_Work task_
Show each line of the material that contains the string "printed".

_Records provided_
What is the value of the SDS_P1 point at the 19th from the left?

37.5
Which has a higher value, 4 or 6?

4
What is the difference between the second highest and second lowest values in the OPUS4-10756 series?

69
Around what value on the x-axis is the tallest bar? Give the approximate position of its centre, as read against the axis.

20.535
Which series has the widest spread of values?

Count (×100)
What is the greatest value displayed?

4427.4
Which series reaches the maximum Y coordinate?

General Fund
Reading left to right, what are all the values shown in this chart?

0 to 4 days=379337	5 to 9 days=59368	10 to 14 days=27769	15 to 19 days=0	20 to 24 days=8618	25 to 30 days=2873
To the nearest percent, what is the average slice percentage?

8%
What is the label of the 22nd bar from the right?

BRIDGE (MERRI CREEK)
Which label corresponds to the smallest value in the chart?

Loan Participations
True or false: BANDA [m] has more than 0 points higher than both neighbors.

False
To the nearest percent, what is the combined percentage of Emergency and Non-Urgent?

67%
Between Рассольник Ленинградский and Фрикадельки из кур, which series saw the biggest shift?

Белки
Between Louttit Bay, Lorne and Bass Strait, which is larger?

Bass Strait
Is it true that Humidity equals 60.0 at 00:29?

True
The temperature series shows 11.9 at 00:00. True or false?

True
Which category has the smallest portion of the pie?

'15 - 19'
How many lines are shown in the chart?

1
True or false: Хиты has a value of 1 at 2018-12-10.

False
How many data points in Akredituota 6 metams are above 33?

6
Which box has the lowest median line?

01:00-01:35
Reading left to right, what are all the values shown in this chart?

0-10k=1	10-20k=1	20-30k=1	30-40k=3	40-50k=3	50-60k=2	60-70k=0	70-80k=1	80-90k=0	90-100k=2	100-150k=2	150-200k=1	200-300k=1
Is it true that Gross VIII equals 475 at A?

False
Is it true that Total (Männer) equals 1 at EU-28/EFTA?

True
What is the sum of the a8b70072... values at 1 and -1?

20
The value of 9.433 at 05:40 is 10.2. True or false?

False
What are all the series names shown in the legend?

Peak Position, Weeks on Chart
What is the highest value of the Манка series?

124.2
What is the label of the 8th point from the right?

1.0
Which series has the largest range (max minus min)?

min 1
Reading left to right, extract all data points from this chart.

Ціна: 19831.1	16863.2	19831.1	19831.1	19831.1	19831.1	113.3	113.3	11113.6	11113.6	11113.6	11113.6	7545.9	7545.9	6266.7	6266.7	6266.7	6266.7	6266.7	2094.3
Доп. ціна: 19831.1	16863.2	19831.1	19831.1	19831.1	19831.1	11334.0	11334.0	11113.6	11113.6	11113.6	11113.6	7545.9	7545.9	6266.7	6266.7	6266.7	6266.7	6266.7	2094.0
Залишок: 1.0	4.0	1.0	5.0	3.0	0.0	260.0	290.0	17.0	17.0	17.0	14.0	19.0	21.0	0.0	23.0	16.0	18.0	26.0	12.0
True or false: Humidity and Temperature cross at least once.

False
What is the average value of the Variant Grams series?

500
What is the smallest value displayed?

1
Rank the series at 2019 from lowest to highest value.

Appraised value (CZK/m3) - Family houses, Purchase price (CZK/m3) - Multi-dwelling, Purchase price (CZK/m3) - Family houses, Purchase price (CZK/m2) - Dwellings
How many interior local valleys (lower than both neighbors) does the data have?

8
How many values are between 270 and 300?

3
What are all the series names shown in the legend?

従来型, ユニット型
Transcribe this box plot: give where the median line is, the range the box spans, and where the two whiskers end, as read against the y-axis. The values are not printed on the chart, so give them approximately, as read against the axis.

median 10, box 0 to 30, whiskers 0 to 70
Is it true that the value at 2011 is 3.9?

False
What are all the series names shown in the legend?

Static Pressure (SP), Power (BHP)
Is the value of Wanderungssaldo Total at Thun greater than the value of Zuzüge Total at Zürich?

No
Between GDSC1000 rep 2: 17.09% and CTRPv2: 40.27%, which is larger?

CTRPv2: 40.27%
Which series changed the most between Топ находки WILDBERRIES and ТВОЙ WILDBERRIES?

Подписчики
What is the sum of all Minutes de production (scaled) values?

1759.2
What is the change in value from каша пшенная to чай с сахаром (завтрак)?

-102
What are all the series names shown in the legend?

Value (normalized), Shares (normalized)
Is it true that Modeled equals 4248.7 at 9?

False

_Exercise response_
Transcribe this box plot: give where the median line is, the range the box spans, and where the two whiskers end, as read against the y-axis. The values are not printed on the chart, so give them approximately, as read against the axis.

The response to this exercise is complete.